- [What is asked] Could you reproduce all of the data below line for line, with no changes?

- [Records provided]

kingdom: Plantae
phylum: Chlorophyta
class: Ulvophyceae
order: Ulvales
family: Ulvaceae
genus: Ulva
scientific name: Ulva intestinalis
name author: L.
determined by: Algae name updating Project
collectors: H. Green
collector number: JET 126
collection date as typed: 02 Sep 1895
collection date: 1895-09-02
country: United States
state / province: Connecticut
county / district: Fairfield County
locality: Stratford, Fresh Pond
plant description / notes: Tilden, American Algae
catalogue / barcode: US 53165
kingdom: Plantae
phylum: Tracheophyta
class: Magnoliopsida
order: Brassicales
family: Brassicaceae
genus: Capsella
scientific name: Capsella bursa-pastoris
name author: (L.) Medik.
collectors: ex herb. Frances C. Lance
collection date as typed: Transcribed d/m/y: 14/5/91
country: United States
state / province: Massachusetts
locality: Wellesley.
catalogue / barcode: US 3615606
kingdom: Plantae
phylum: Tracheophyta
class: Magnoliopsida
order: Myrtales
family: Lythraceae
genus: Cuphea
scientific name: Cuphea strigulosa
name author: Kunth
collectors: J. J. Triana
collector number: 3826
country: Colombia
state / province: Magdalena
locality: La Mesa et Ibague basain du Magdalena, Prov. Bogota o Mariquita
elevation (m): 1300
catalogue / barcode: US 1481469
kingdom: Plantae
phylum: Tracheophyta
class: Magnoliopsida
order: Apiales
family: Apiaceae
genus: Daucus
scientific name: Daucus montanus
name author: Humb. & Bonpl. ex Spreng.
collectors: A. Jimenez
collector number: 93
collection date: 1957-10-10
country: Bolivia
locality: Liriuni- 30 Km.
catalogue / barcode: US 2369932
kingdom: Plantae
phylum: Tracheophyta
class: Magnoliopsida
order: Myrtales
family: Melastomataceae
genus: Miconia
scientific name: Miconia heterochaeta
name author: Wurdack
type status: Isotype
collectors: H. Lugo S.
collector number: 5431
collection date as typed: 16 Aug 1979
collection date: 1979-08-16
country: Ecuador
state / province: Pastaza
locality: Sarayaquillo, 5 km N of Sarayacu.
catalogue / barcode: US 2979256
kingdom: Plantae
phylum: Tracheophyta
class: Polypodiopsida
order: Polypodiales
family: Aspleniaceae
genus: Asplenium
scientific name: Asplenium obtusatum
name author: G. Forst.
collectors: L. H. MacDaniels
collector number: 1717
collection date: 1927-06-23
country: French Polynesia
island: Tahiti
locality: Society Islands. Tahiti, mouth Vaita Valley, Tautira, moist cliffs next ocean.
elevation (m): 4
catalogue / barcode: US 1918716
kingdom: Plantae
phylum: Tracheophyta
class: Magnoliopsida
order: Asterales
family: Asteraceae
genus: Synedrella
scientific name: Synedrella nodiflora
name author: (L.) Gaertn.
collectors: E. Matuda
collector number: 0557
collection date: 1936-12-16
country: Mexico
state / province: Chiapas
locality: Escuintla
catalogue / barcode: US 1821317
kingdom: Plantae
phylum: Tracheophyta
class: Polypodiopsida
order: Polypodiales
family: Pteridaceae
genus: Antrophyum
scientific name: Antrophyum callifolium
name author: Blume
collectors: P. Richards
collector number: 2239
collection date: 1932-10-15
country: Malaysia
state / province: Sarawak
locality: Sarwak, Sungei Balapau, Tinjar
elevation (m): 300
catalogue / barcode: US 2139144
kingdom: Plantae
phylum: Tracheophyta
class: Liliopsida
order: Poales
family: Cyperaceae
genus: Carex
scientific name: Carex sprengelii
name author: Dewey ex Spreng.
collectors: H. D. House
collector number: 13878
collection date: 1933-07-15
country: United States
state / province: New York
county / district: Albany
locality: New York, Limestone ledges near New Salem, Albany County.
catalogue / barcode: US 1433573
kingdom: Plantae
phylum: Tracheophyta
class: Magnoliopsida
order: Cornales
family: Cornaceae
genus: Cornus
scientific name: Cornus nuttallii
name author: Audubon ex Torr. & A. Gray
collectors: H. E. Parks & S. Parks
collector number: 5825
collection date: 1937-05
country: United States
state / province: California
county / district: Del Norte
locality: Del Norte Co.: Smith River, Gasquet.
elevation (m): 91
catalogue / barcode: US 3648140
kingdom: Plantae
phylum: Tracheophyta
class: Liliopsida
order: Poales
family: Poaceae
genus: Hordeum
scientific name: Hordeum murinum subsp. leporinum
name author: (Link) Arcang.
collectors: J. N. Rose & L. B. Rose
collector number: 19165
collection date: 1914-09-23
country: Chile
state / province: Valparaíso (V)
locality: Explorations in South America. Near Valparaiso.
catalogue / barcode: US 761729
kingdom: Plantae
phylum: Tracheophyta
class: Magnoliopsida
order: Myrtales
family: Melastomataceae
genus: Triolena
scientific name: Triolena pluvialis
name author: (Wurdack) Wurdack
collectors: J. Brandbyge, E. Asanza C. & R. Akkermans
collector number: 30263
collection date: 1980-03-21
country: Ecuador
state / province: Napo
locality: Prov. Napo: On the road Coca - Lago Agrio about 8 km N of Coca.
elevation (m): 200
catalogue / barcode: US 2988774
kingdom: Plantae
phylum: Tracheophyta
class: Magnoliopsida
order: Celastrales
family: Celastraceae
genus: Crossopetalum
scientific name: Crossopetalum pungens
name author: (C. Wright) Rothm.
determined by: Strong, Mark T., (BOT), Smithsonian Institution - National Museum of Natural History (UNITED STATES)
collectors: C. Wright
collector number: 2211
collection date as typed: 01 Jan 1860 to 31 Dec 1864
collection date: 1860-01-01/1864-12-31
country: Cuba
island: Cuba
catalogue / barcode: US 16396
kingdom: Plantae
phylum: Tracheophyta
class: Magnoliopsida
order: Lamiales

- [Problem solution]
kingdom: Plantae
phylum: Chlorophyta
class: Ulvophyceae
order: Ulvales
family: Ulvaceae
genus: Ulva
scientific name: Ulva intestinalis
name author: L.
determined by: Algae name updating Project
collectors: H. Green
collector number: JET 126
collection date as typed: 02 Sep 1895
collection date: 1895-09-02
country: United States
state / province: Connecticut
county / district: Fairfield County
locality: Stratford, Fresh Pond
plant description / notes: Tilden, American Algae
catalogue / barcode: US 53165
kingdom: Plantae
phylum: Tracheophyta
class: Magnoliopsida
order: Brassicales
family: Brassicaceae
genus: Capsella
scientific name: Capsella bursa-pastoris
name author: (L.) Medik.
collectors: ex herb. Frances C. Lance
collection date as typed: Transcribed d/m/y: 14/5/91
country: United States
state / province: Massachusetts
locality: Wellesley.
catalogue / barcode: US 3615606
kingdom: Plantae
phylum: Tracheophyta
class: Magnoliopsida
order: Myrtales
family: Lythraceae
genus: Cuphea
scientific name: Cuphea strigulosa
name author: Kunth
collectors: J. J. Triana
collector number: 3826
country: Colombia
state / province: Magdalena
locality: La Mesa et Ibague basain du Magdalena, Prov. Bogota o Mariquita
elevation (m): 1300
catalogue / barcode: US 1481469
kingdom: Plantae
phylum: Tracheophyta
class: Magnoliopsida
order: Apiales
family: Apiaceae
genus: Daucus
scientific name: Daucus montanus
name author: Humb. & Bonpl. ex Spreng.
collectors: A. Jimenez
collector number: 93
collection date: 1957-10-10
country: Bolivia
locality: Liriuni- 30 Km.
catalogue / barcode: US 2369932
kingdom: Plantae
phylum: Tracheophyta
class: Magnoliopsida
order: Myrtales
family: Melastomataceae
genus: Miconia
scientific name: Miconia heterochaeta
name author: Wurdack
type status: Isotype
collectors: H. Lugo S.
collector number: 5431
collection date as typed: 16 Aug 1979
collection date: 1979-08-16
country: Ecuador
state / province: Pastaza
locality: Sarayaquillo, 5 km N of Sarayacu.
catalogue / barcode: US 2979256
kingdom: Plantae
phylum: Tracheophyta
class: Polypodiopsida
order: Polypodiales
family: Aspleniaceae
genus: Asplenium
scientific name: Asplenium obtusatum
name author: G. Forst.
collectors: L. H. MacDaniels
collector number: 1717
collection date: 1927-06-23
country: French Polynesia
island: Tahiti
locality: Society Islands. Tahiti, mouth Vaita Valley, Tautira, moist cliffs next ocean.
elevation (m): 4
catalogue / barcode: US 1918716
kingdom: Plantae
phylum: Tracheophyta
class: Magnoliopsida
order: Asterales
family: Asteraceae
genus: Synedrella
scientific name: Synedrella nodiflora
name author: (L.) Gaertn.
collectors: E. Matuda
collector number: 0557
collection date: 1936-12-16
country: Mexico
state / province: Chiapas
locality: Escuintla
catalogue / barcode: US 1821317
kingdom: Plantae
phylum: Tracheophyta
class: Polypodiopsida
order: Polypodiales
family: Pteridaceae
genus: Antrophyum
scientific name: Antrophyum callifolium
name author: Blume
collectors: P. Richards
collector number: 2239
collection date: 1932-10-15
country: Malaysia
state / province: Sarawak
locality: Sarwak, Sungei Balapau, Tinjar
elevation (m): 300
catalogue / barcode: US 2139144
kingdom: Plantae
phylum: Tracheophyta
class: Liliopsida
order: Poales
family: Cyperaceae
genus: Carex
scientific name: Carex sprengelii
name author: Dewey ex Spreng.
collectors: H. D. House
collector number: 13878
collection date: 1933-07-15
country: United States
state / province: New York
county / district: Albany
locality: New York, Limestone ledges near New Salem, Albany County.
catalogue / barcode: US 1433573
kingdom: Plantae
phylum: Tracheophyta
class: Magnoliopsida
order: Cornales
family: Cornaceae
genus: Cornus
scientific name: Cornus nuttallii
name author: Audubon ex Torr. & A. Gray
collectors: H. E. Parks & S. Parks
collector number: 5825
collection date: 1937-05
country: United States
state / province: California
county / district: Del Norte
locality: Del Norte Co.: Smith River, Gasquet.
elevation (m): 91
catalogue / barcode: US 3648140
kingdom: Plantae
phylum: Tracheophyta
class: Liliopsida
order: Poales
family: Poaceae
genus: Hordeum
scientific name: Hordeum murinum subsp. leporinum
name author: (Link) Arcang.
collectors: J. N. Rose & L. B. Rose
collector number: 19165
collection date: 1914-09-23
country: Chile
state / province: Valparaíso (V)
locality: Explorations in South America. Near Valparaiso.
catalogue / barcode: US 761729
kingdom: Plantae
phylum: Tracheophyta
class: Magnoliopsida
order: Myrtales
family: Melastomataceae
genus: Triolena
scientific name: Triolena pluvialis
name author: (Wurdack) Wurdack
collectors: J. Brandbyge, E. Asanza C. & R. Akkermans
collector number: 30263
collection date: 1980-03-21
country: Ecuador
state / province: Napo
locality: Prov. Napo: On the road Coca - Lago Agrio about 8 km N of Coca.
elevation (m): 200
catalogue / barcode: US 2988774
kingdom: Plantae
phylum: Tracheophyta
class: Magnoliopsida
order: Celastrales
family: Celastraceae
genus: Crossopetalum
scientific name: Crossopetalum pungens
name author: (C. Wright) Rothm.
determined by: Strong, Mark T., (BOT), Smithsonian Institution - National Museum of Natural History (UNITED STATES)
collectors: C. Wright
collector number: 2211
collection date as typed: 01 Jan 1860 to 31 Dec 1864
collection date: 1860-01-01/1864-12-31
country: Cuba
island: Cuba
catalogue / barcode: US 16396
kingdom: Plantae
phylum: Tracheophyta
class: Magnoliopsida
order: Lamiales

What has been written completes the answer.